*** Opening of EXTRACTED MATERIAL ***

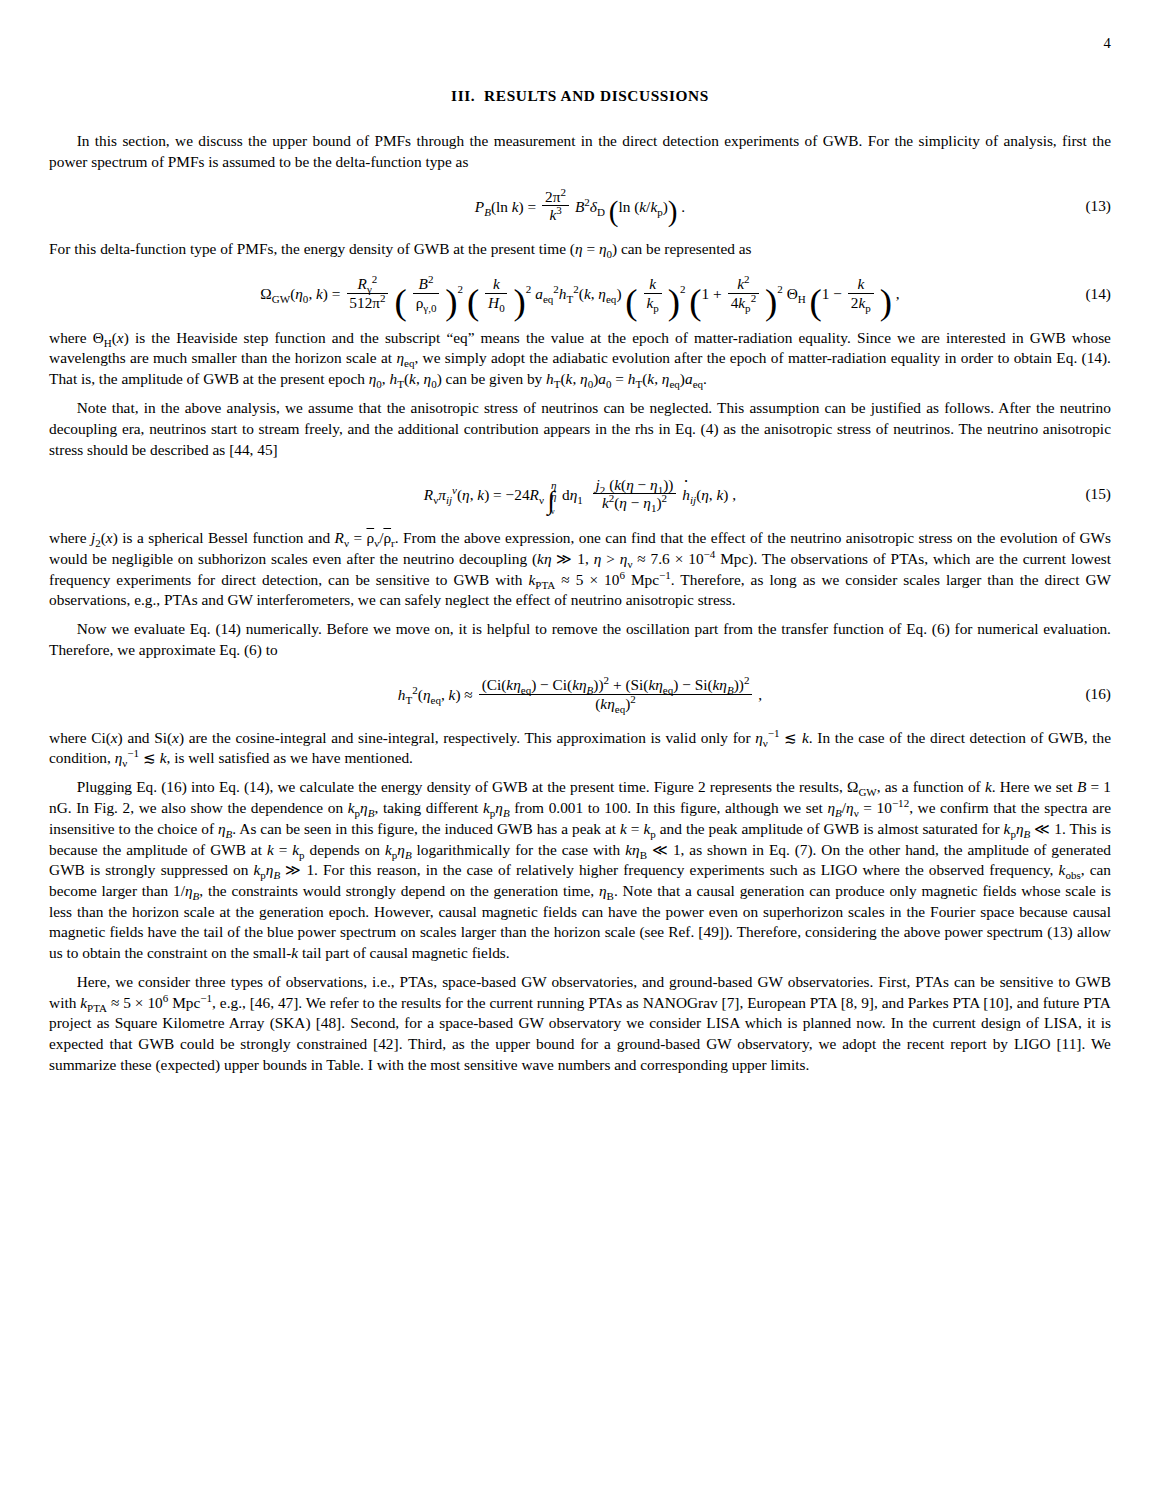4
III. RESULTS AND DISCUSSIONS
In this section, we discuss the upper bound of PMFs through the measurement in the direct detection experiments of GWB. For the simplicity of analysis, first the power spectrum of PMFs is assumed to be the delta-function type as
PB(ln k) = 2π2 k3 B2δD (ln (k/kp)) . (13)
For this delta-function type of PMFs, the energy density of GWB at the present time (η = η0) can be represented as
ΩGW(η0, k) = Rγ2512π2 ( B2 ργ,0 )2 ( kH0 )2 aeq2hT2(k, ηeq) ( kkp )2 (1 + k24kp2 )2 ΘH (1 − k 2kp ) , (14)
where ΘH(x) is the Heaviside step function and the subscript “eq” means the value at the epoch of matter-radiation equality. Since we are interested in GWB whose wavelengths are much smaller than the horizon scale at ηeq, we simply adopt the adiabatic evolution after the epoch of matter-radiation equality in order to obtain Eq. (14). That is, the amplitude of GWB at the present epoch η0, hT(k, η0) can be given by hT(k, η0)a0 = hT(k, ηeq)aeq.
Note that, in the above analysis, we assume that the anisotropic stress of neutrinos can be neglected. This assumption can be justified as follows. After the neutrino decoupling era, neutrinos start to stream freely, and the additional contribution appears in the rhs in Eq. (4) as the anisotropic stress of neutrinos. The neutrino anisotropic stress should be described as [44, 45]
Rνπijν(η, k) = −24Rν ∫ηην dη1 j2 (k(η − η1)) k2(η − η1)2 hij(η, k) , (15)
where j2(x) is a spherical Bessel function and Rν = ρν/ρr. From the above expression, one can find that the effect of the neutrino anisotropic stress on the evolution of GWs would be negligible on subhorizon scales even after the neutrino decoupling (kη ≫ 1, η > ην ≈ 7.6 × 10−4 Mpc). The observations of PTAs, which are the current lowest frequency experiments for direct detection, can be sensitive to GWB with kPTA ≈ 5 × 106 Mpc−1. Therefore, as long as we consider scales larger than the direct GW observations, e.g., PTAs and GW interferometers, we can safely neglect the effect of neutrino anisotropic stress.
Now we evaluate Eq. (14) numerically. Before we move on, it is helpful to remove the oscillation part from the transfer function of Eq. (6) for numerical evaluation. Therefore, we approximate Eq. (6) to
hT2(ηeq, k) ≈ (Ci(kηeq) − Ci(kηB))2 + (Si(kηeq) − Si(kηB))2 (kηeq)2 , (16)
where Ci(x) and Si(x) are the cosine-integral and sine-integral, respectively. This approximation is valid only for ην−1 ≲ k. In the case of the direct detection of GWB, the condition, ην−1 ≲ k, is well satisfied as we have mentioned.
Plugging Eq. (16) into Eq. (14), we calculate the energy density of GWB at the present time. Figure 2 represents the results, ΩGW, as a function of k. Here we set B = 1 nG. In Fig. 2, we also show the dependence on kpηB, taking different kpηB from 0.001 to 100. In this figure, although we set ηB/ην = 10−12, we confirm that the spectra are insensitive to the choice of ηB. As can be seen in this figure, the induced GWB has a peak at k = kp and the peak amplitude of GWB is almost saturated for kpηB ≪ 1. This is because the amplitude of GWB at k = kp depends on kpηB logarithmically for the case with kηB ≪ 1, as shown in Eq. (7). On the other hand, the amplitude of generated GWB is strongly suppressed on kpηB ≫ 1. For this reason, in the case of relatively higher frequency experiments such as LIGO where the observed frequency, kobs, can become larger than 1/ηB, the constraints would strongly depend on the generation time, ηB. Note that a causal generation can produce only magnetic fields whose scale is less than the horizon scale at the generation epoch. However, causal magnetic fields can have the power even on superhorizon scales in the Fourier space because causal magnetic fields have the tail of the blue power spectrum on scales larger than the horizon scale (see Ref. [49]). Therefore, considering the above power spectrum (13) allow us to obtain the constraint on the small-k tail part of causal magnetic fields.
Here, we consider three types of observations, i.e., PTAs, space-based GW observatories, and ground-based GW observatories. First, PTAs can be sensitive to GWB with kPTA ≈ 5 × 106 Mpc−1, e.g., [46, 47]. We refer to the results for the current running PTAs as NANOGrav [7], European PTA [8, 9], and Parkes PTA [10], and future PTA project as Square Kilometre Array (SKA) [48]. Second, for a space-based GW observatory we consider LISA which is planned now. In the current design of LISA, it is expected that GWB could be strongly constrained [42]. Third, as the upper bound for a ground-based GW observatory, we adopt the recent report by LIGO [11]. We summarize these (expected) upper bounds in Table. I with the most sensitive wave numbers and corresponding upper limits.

*** Close of EXTRACTED MATERIAL ***

* **YOUR INSTRUCTIONS**: Every line above that includes "delta" counts toward one total; give that total by itself.

* **RESPONSE FOR THIS EXERCISE**: 2